Software

Sony reorganizes struggling CONNECT service

Sony reorganizes struggling Connect service
By John Borland; news from ZDNet (January 20, 2006)

Sony said Friday that it will strengthen ties between its portable audio division and the struggling Connect digital music download unit, an iTunes rival launched in early 2004.

The Connect service was Sony’s entry into the digital music market that was, and still is, dominated by Apple Computer’s iTunes. However, since its launch, Connect has gained little traction with consumers, while Sony’s portable audio players have been overshadowed by the explosive success of Apple’s iPod.

The download unit, now renamed the Connect Business Division, will be placed officially under Hiroshi Yoshioka, who oversees the portable audio division. In that position, Yoshioka will be “best placed to reallocate resources and promote both the portable audio and content distribution business,” a representative said in an e-mail.

Sony has felt Apple’s rise in the portable audio business particularly keenly, given that it was its own Walkman line of products that essentially invented the space beginning in 1979.

Analysts have said Sony has been hampered in part by the different goals of different divisions, such as the desire of the content companies to protect their music and movies from piracy, and the electronics division’s stake in technologies such as the MiniDisc and the Memory Stick.

Connect has long been expected to move into new types of content, such as video and downloadable games, and to play a more prominent role in the company’s Net strategy.

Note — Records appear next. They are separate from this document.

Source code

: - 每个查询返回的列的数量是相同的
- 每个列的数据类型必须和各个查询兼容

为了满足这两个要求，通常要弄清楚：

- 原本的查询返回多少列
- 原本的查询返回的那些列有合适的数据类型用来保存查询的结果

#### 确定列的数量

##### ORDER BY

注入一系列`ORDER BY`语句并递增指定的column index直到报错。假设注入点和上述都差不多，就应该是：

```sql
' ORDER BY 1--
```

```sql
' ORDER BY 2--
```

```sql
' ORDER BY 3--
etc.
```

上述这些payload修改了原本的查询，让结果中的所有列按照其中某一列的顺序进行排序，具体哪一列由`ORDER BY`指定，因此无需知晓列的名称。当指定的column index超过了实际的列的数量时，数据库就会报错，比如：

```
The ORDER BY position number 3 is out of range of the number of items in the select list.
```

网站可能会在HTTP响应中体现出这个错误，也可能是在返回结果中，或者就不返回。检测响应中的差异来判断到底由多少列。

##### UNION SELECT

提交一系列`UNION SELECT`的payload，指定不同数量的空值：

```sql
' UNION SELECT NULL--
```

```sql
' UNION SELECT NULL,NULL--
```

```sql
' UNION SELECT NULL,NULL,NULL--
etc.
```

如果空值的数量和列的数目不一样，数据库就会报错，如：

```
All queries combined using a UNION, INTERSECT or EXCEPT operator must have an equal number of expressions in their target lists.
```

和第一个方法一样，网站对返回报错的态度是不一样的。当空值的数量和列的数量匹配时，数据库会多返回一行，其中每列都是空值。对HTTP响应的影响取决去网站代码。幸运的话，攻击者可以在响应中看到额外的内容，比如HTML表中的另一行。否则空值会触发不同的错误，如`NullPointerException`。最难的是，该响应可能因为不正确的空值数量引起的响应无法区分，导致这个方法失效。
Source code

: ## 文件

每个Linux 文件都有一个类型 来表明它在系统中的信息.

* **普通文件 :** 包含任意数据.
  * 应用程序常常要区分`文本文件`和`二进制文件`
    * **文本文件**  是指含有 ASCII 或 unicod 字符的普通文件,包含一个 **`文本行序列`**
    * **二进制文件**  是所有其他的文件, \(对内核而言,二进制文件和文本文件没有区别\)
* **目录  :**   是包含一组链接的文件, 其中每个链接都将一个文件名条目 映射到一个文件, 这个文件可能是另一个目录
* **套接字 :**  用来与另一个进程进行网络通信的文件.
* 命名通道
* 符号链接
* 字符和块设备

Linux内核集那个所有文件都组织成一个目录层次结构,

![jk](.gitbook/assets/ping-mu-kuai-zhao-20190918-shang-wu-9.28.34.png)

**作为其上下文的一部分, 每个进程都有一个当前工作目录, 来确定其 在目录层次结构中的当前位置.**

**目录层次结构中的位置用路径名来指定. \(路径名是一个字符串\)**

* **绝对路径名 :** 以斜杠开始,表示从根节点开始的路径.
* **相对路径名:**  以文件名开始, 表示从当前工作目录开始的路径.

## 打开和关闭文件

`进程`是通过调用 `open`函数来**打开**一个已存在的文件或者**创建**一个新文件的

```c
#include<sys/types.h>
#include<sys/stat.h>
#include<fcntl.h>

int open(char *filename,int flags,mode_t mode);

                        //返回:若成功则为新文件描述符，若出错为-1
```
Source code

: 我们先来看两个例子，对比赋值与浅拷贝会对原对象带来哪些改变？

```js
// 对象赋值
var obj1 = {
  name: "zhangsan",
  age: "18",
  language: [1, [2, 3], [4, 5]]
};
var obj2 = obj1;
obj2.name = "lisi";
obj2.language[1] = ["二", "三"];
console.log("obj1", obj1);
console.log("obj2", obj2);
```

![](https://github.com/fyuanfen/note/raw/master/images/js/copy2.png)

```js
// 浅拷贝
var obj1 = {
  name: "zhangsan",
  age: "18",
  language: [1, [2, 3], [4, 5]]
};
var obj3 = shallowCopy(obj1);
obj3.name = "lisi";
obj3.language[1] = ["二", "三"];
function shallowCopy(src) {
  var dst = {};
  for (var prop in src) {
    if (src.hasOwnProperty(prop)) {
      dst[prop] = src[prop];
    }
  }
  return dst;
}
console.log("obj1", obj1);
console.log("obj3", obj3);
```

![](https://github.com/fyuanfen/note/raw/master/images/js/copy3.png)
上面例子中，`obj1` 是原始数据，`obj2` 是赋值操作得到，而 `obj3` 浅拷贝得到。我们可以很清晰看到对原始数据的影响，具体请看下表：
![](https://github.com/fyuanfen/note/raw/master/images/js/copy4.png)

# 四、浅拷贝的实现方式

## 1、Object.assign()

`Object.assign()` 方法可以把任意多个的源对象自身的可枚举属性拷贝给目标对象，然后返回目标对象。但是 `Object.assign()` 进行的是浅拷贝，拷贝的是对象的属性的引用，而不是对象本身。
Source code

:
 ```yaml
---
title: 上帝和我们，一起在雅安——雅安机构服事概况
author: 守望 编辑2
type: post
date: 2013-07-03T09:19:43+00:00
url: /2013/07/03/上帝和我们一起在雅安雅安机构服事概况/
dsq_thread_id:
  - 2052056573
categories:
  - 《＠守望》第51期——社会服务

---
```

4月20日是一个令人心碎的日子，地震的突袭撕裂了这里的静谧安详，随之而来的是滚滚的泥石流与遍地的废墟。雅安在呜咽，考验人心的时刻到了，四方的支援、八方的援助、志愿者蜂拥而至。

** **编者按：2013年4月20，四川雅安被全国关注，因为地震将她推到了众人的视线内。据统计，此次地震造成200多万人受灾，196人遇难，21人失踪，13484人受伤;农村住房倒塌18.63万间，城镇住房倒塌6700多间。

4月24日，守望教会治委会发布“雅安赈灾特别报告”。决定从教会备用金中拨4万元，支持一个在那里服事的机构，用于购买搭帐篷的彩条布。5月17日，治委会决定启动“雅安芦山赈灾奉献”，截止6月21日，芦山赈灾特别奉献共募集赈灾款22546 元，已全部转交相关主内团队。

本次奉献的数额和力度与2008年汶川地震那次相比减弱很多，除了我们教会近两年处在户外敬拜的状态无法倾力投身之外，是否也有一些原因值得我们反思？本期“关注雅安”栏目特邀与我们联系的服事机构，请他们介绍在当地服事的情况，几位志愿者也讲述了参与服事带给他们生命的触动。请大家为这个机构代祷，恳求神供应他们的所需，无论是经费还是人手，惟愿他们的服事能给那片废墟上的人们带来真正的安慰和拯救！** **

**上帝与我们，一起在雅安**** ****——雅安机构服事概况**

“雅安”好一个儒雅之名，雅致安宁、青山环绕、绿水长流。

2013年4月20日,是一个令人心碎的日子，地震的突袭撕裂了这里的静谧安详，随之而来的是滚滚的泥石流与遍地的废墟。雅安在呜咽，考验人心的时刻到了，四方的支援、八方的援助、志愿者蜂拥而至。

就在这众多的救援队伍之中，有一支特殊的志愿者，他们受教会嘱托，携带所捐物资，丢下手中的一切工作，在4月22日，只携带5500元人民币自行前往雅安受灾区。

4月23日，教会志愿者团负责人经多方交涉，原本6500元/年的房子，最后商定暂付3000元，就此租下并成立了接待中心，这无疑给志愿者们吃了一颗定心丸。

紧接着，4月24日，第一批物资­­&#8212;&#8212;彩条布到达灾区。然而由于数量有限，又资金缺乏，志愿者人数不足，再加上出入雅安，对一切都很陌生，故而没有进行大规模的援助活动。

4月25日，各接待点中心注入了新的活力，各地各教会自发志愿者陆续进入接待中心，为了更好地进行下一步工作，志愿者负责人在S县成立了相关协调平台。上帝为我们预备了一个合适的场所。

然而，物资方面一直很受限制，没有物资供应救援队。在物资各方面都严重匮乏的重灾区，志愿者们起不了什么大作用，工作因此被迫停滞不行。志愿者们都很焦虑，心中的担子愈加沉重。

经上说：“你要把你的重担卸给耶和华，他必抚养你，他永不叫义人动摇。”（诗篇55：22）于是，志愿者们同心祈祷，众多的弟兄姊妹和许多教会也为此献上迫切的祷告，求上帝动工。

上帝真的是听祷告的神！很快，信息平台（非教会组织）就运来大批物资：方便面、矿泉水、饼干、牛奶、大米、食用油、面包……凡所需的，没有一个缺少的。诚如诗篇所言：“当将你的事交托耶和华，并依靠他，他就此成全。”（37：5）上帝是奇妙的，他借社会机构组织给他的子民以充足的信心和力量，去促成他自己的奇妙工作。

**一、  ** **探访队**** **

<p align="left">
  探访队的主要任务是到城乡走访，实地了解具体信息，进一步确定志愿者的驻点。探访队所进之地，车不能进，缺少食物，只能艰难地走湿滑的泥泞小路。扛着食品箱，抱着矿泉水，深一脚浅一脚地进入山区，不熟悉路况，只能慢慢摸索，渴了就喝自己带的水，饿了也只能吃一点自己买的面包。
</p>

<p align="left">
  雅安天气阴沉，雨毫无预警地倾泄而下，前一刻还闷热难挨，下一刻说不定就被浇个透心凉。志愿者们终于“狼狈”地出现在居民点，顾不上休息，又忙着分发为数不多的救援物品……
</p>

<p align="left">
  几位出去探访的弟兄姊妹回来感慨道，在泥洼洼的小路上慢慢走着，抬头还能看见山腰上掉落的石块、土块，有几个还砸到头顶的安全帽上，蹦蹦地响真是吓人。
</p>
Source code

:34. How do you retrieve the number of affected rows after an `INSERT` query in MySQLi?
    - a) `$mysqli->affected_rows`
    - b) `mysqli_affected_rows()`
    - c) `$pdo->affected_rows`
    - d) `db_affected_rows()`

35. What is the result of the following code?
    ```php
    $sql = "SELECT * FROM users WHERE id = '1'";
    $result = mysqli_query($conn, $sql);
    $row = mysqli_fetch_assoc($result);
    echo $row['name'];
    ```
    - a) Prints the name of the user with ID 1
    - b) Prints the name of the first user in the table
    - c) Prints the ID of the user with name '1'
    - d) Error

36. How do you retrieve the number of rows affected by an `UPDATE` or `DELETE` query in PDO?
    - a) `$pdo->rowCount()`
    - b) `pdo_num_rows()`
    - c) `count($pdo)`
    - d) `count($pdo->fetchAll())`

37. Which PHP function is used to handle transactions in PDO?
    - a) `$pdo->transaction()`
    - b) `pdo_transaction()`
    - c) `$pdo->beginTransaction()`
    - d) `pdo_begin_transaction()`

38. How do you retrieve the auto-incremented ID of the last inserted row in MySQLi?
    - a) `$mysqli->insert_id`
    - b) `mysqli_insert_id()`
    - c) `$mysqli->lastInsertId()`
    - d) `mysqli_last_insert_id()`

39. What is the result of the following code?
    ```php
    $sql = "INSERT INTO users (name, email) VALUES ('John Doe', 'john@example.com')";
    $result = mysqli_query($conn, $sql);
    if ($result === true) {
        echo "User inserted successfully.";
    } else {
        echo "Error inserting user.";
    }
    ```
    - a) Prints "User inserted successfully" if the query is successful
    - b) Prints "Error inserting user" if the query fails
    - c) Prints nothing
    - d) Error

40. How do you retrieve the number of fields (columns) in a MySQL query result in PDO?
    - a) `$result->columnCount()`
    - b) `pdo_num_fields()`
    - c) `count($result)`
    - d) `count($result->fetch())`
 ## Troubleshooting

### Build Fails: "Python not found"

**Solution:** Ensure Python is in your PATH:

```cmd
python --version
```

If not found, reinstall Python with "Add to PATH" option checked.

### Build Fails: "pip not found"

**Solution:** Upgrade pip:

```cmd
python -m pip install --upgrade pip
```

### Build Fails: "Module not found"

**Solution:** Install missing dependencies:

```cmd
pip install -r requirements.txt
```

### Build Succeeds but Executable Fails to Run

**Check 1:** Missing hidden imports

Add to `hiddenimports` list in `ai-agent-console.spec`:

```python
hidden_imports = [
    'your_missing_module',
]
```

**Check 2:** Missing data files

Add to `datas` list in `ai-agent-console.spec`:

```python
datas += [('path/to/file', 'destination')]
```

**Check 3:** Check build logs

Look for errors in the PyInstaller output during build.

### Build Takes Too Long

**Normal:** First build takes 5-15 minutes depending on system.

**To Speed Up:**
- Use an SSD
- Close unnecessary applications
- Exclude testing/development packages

A first installment was announced early this month, in the form of a relationship with the new Starz Vongo video-on-demand service, which will be distributed by Sony.

The service will also begin selling downloadable eBooks, for customers of the company’s new Portable Reader, Sony said at the recent Consumer Electronics Show.

Sony is still in the midst of a broad companywide reorganization aimed at improving communication across units, and turning around several years of seeing its products lose ground to rivals like the iPod.